On your other point, /dev/random wasn't written by a cryptographer. I don't know if I see the point of /dev/random blocking myself - but then there's always /dev/urandom. AFAIK the Yarrow paper is still the best reference we have on practical design of an entropy-gathering CPRNG. You can't hold the community responsible for something that really isn't our responsibility - it's Ted Ts'o's.

From:

pavlos.livejournal.com

Yes, well, I was tempted to mention: Thermal noise, say from a camera or simple amplifier, would probably be a much more plentiful source of randomness than a geiger counter, except that geiger counters are sexier (in a retro 1940's sort of way).

Pavlos

From:

ka9q.livejournal.com

I claim credit for inventing the Linux /dev/random algorithm. It's possible that I did this independently and after someone else, but Ted Tso, the implementer of /dev/random in Linux, got the idea from me.

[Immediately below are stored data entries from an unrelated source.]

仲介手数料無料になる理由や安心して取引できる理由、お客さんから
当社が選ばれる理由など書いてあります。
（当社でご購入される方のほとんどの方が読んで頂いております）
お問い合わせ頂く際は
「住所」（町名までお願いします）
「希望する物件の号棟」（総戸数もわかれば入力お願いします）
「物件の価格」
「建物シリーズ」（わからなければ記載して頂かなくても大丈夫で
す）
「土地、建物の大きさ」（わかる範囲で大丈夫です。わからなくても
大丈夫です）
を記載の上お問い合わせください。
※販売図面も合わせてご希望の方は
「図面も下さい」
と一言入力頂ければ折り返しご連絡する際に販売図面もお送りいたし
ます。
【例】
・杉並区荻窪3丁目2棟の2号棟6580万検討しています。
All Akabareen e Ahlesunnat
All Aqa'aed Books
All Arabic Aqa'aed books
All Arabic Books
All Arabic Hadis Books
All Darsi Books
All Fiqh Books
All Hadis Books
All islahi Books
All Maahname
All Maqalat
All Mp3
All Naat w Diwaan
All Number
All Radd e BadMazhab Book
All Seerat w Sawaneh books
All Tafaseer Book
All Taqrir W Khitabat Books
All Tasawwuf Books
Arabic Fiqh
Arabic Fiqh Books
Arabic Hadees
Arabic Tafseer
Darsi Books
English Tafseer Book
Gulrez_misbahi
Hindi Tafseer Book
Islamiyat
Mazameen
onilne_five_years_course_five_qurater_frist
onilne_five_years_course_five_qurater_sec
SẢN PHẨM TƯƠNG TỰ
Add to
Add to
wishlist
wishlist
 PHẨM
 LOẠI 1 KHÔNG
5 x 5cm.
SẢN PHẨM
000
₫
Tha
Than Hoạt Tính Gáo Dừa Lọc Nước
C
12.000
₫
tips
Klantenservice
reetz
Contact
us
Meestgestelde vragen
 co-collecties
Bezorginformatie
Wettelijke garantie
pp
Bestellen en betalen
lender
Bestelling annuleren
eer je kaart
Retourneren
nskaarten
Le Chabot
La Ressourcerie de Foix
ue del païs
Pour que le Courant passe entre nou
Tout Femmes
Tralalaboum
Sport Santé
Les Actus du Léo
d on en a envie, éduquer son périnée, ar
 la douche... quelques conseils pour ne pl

I remember big arguments over how to estimate the entropy in the pool. I maintained that it didn't really matter because, if you use a good hash function (which may not be as easy as it once sounded), the generator degrades from "true" randomness to "practical" randomness -- an attacker can't predict the future sequence given reasonable CPU, which is all you can really ask for in any cipher.

It wasn't my idea to block /dev/random when the entropy falls too far; but as you say we also have /dev/urandom.

So yeah, the right way to use a Geiger counter to generate random bits is to strobe a fast clock with it, then hash the clock. And hash every other external event you can get your hands on: disk interrupts, keyboard interrupts, network interrupts, etc. Hashing any source of randomness "distills" its entropy regardless of its distribution, and if it's not really random then you've only lost a little CPU time.

From:

silpol.livejournal.com

please open http://www.amazon.com/exec/obidos/ASIN/0201615983 at pages 155-156 ;)

From:

ciphergoth.livejournal.com

And more than four years after your comment, I am finally able to put my hands on my copy. It mentions geiger counter data and describes the Von Neumann unbiasing strategy. I'm not sure I see why you mention it - say more?